What is needed: Every record below should be printed exactly, except for the pictures.

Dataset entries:
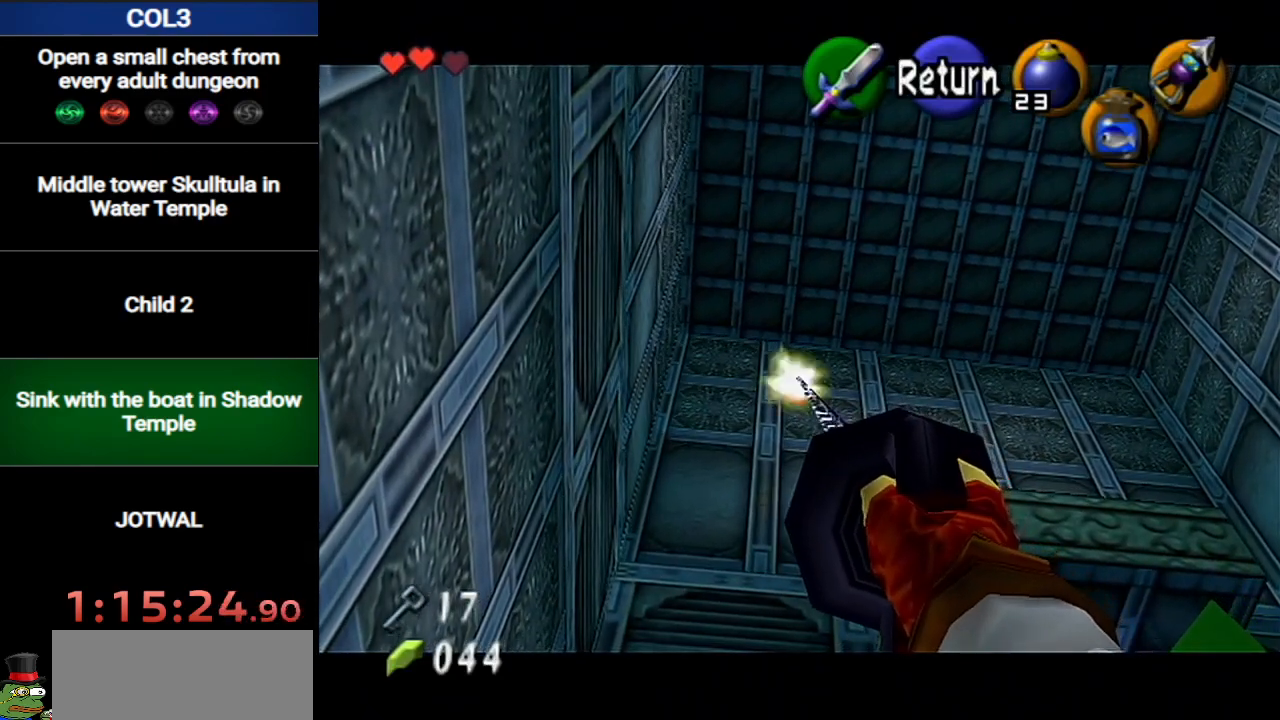
{"buttons": [], "left_stick": "center", "right_stick": "center", "events": []}
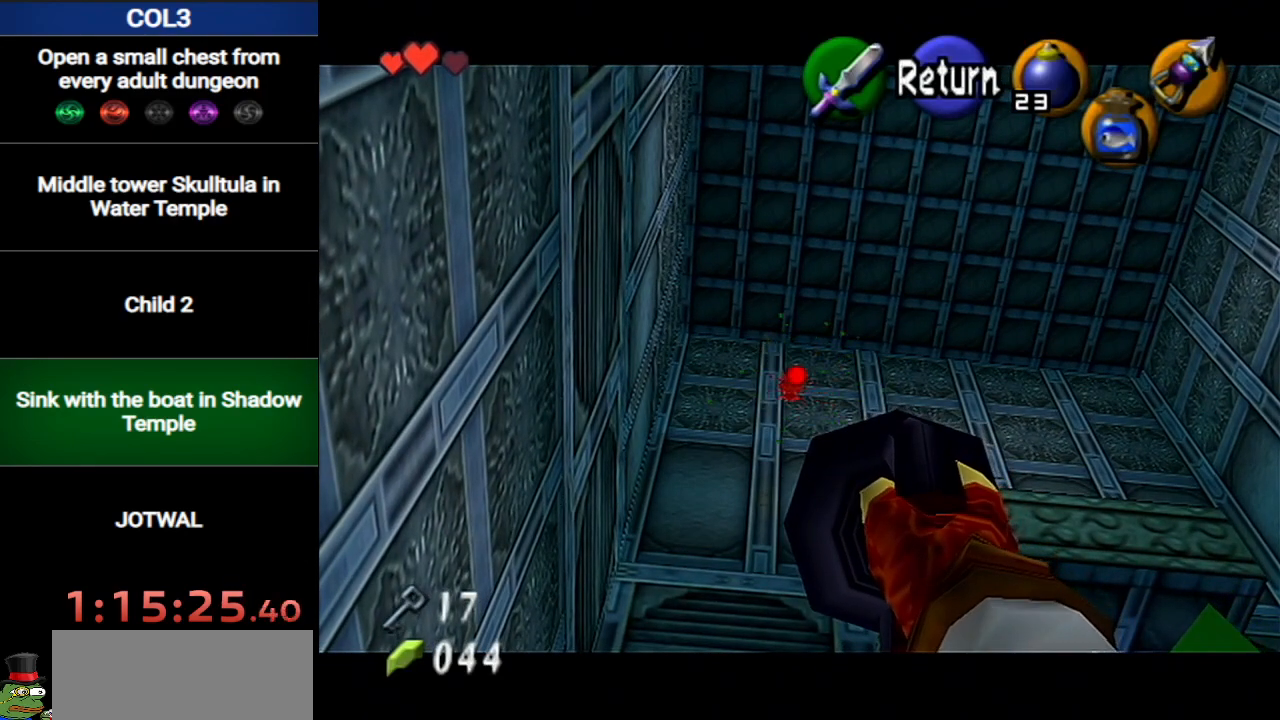
{"buttons": [], "left_stick": "center", "right_stick": "center", "events": []}
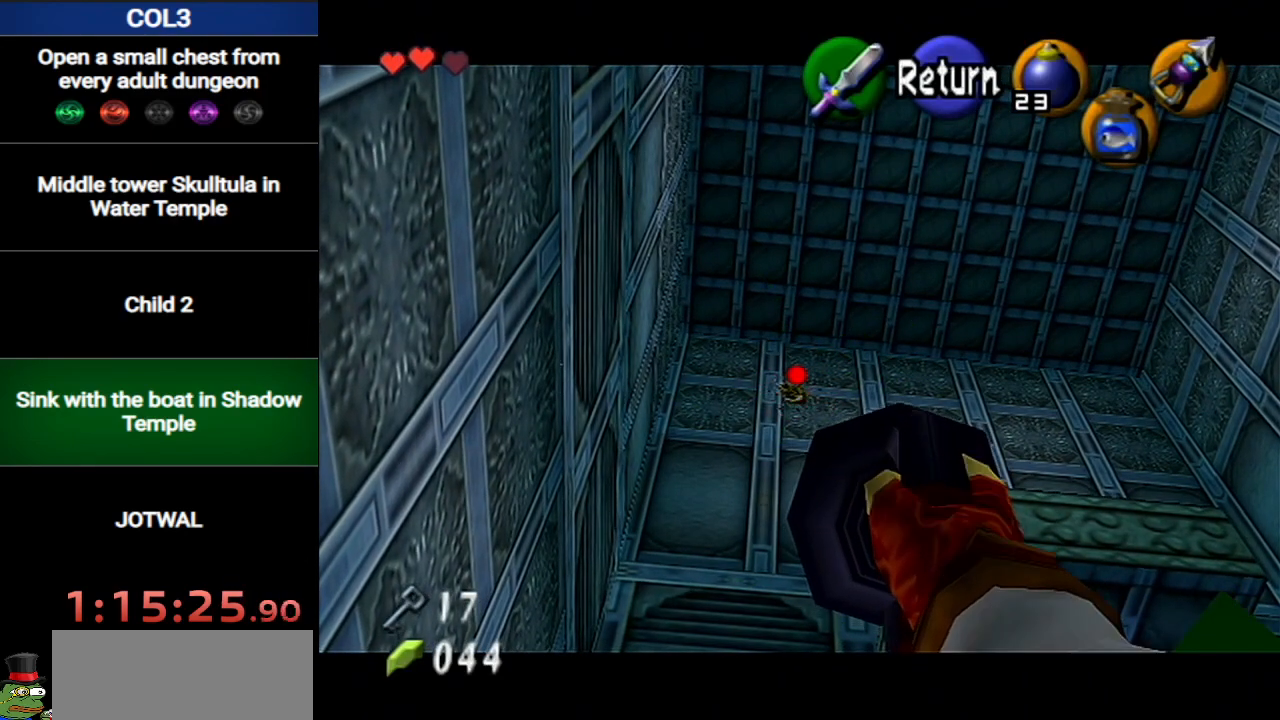
{"buttons": [], "left_stick": "center", "right_stick": "center", "events": [[384, "X", "down"], [467, "X", "up"]]}
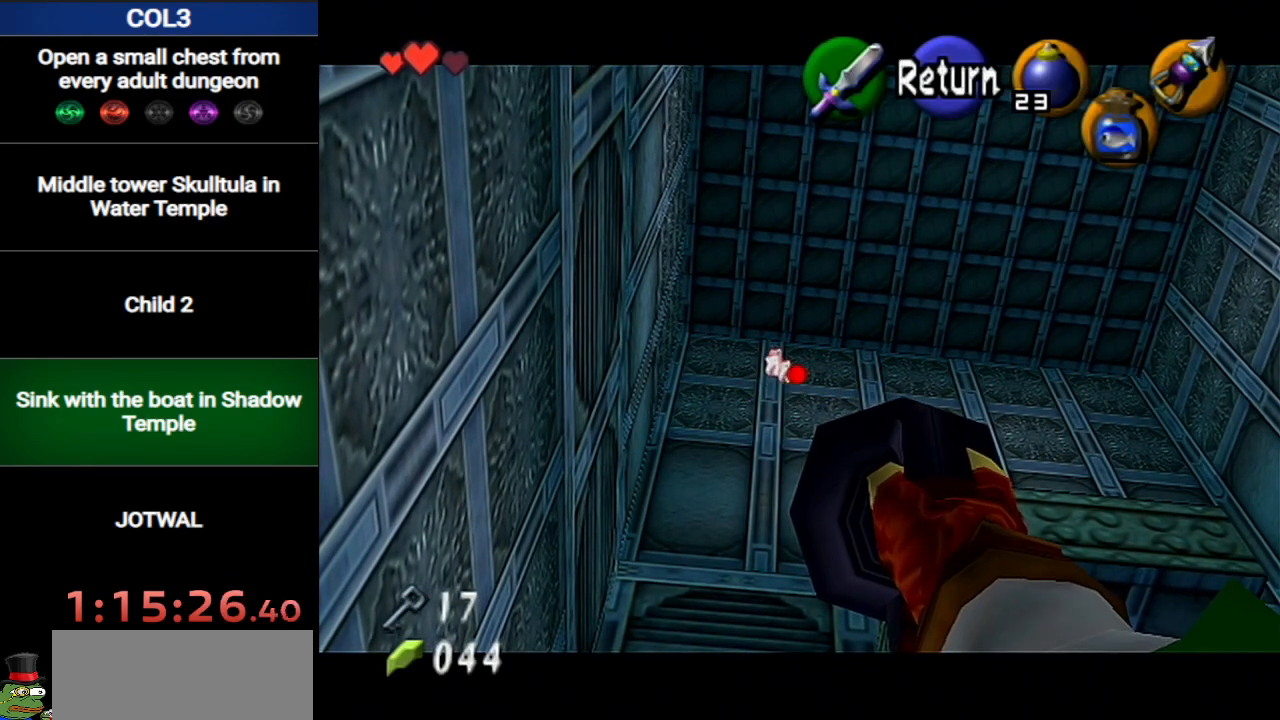
{"buttons": [], "left_stick": "center", "right_stick": "center", "events": []}
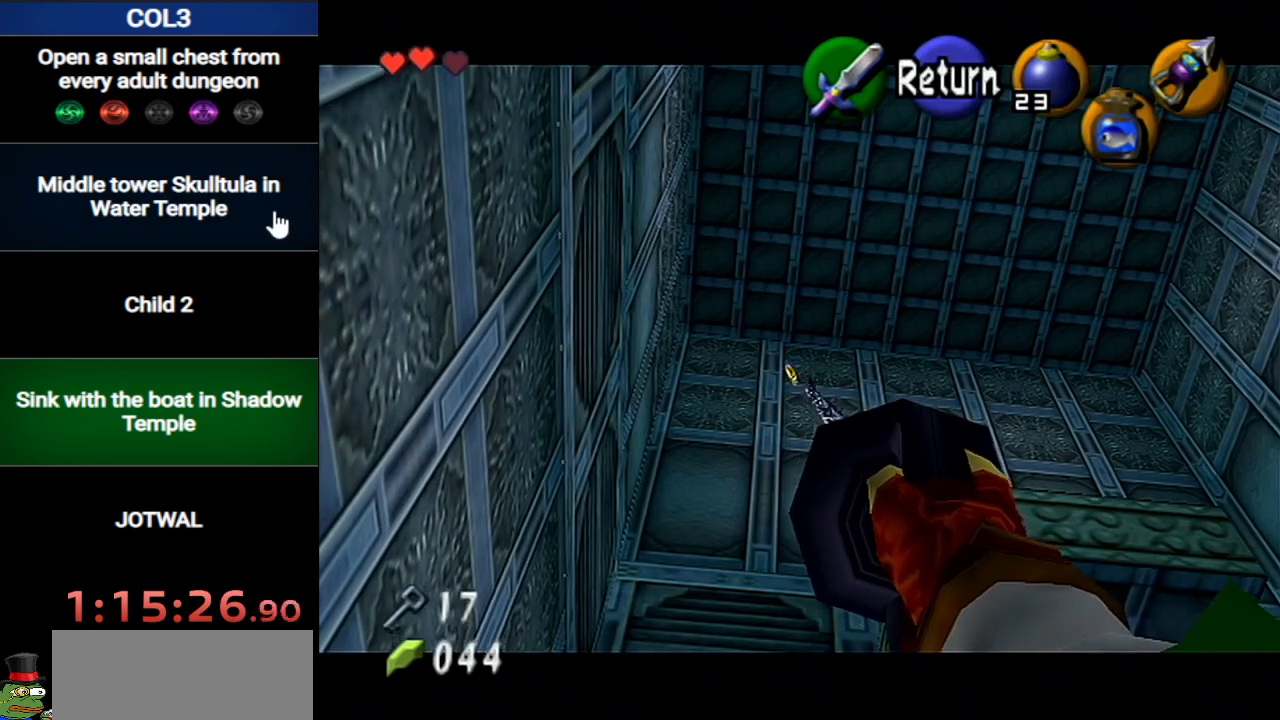
{"buttons": [], "left_stick": "center", "right_stick": "center", "events": []}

Written solution:
{"buttons": [], "left_stick": "center", "right_stick": "center", "events": []}
{"buttons": [], "left_stick": "center", "right_stick": "center", "events": []}
{"buttons": [], "left_stick": "center", "right_stick": "center", "events": [[384, "X", "down"], [467, "X", "up"]]}
{"buttons": [], "left_stick": "center", "right_stick": "center", "events": []}
{"buttons": [], "left_stick": "center", "right_stick": "center", "events": []}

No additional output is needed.